Work instructions: What is needed is every line of the data that includes the word "middle". Please copy each one.

(Dataset extract)

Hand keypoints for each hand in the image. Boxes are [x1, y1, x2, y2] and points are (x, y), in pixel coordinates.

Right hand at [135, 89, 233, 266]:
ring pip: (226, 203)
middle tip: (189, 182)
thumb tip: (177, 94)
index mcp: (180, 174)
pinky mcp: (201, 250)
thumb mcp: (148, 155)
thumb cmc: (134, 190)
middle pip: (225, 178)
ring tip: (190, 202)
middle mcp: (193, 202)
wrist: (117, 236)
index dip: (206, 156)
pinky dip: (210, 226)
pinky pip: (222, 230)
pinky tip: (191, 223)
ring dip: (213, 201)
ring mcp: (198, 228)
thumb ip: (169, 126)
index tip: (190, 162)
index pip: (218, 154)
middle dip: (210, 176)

(End Dataset extract)
(Dataset extract)

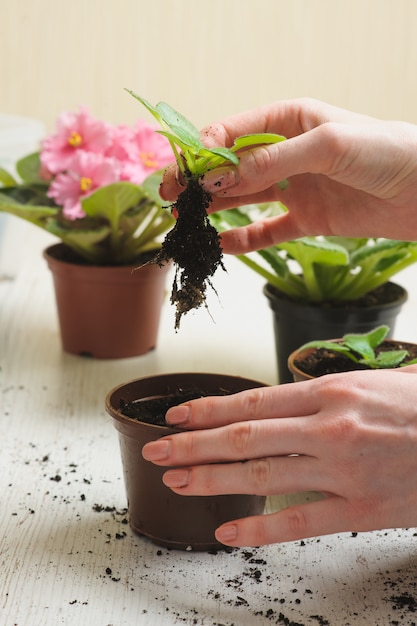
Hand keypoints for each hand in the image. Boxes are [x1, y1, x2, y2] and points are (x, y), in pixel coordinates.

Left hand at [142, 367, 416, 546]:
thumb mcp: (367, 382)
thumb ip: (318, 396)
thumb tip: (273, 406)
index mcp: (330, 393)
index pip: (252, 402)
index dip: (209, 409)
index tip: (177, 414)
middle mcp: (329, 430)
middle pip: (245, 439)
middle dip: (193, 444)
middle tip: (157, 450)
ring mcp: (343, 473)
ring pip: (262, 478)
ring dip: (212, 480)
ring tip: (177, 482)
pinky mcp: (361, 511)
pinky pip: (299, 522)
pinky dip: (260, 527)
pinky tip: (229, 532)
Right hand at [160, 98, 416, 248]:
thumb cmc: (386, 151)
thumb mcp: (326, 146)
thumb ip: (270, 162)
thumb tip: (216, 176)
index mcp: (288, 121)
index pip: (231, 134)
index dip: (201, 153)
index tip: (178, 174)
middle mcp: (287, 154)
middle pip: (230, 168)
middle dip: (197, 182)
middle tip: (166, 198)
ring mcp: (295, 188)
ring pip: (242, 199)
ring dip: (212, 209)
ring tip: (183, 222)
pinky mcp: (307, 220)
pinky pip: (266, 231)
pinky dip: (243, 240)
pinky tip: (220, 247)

(End Dataset extract)

Reply:
middle tip: (189, 182)
middle pip: (225, 178)
middle mcp: (193, 202)
middle dip: (210, 176)
middle mcp: (329, 430)
middle pip: (245, 439)
middle dip: (193, 444)
middle tip: (157, 450)
middle mcp: (287, 154)
middle pip: (230, 168)
middle dip: (197, 182)
middle tip: (166, 198)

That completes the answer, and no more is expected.